We present detailed studies of a z = 2.12 submillimeter galaxy,
ALESS67.1, using sub-arcsecond resolution ALMA, adaptive optics-aided
VLT/SINFONI, and Hubble Space Telescope (HST)/CANDELS data to
investigate the kinematics and spatial distributions of dust emission
(870 μm continuum), 12CO(J = 3-2), strong optical
emission lines, and visible stars. Dynamical modeling of the optical
emission lines suggests that ALESS67.1 is not a pure rotating disk but a
merger, consistent with the apparent tidal features revealed in the HST
imaging. Our sub-arcsecond resolution data set allows us to measure
half-light radii for all the tracers, and we find a factor of 4-6
smaller sizes in dust continuum compared to all the other tracers,
including 12CO; also, ultraviolet (UV) and Hα emission
are significantly offset from the dust continuum. The spatial mismatch
between the UV continuum and the cold dust and gas reservoir supports
the explanation that geometrical effects are responsible for the offset
of the dusty galaxy on the IRX-β diagram.
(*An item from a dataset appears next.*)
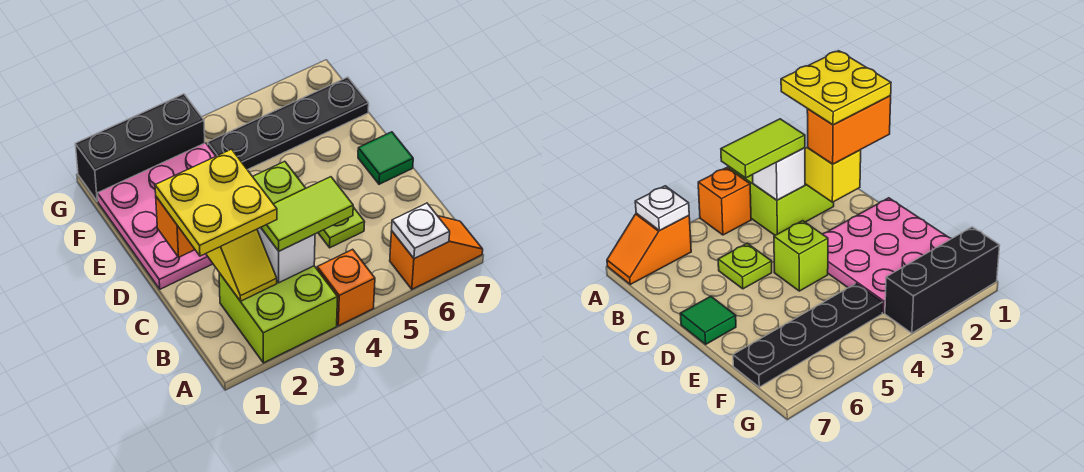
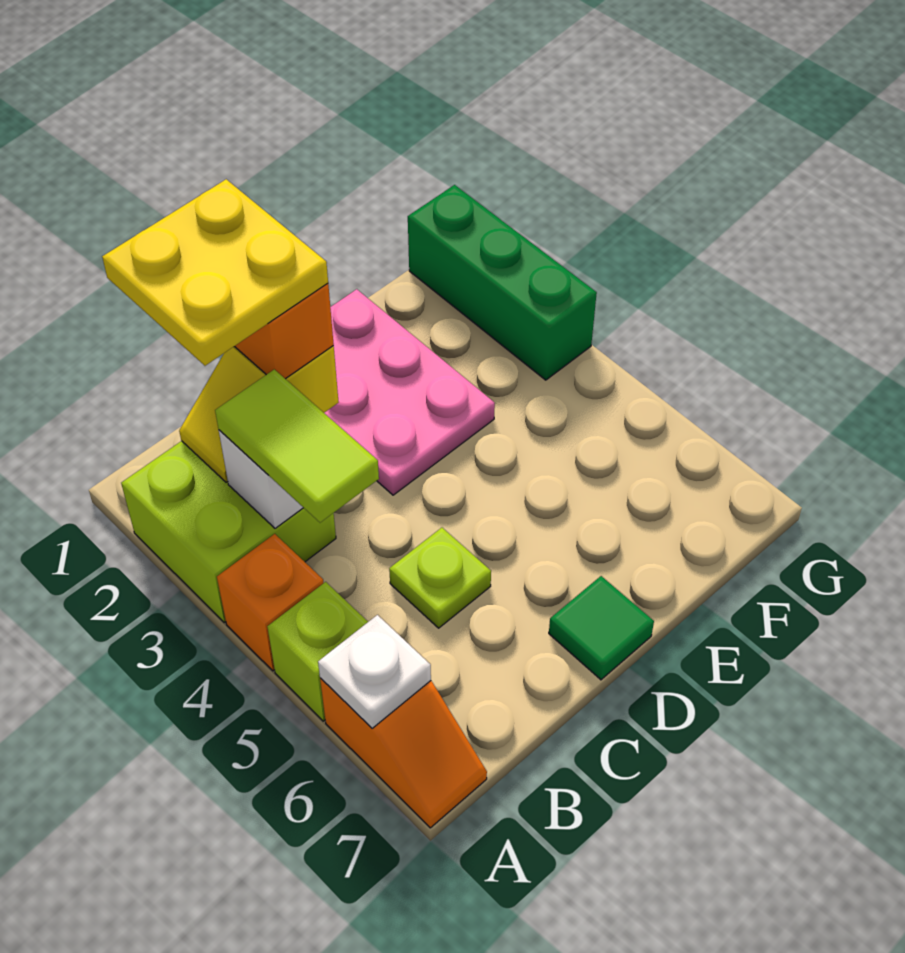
pink 3x3 plate [98,143,216,289] -> pink 2x3 plate [325,289,495,495]
lime 1x1 brick [253,161,306,204] -> lime 1x1 brick moved to [267,582,368,721]
black 1x4 plate [208,77,369,170] -> none
black 1x3 brick [75,94,205,201] -> green 1x3 brick [408,185,597,380]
Using a dynamical
method we derive an {α }CO}=1.8+/- 1.0, consistent with
other submillimeter galaxies (SMGs) that also have resolved CO and dust
measurements. Assuming a single {α }CO} value we also
derive resolved gas and star formation rate surface densities, and find
that the core region of the galaxy (≲ 5 kpc) follows the trend of
mergers on the Schmidt-Kennicutt relationship, whereas the
outskirts (≳ 5 kpc) lie on the locus of normal star-forming
galaxies, suggesting different star formation efficiencies within one
galaxy. Our results caution against using single size or morphology for
different tracers of the star formation activity and gas content of
galaxies, and therefore argue the need to use spatially resolved,
multi-wavelength observations to interpret the properties of SMGs, and
perhaps even for z> 1 galaxies in general.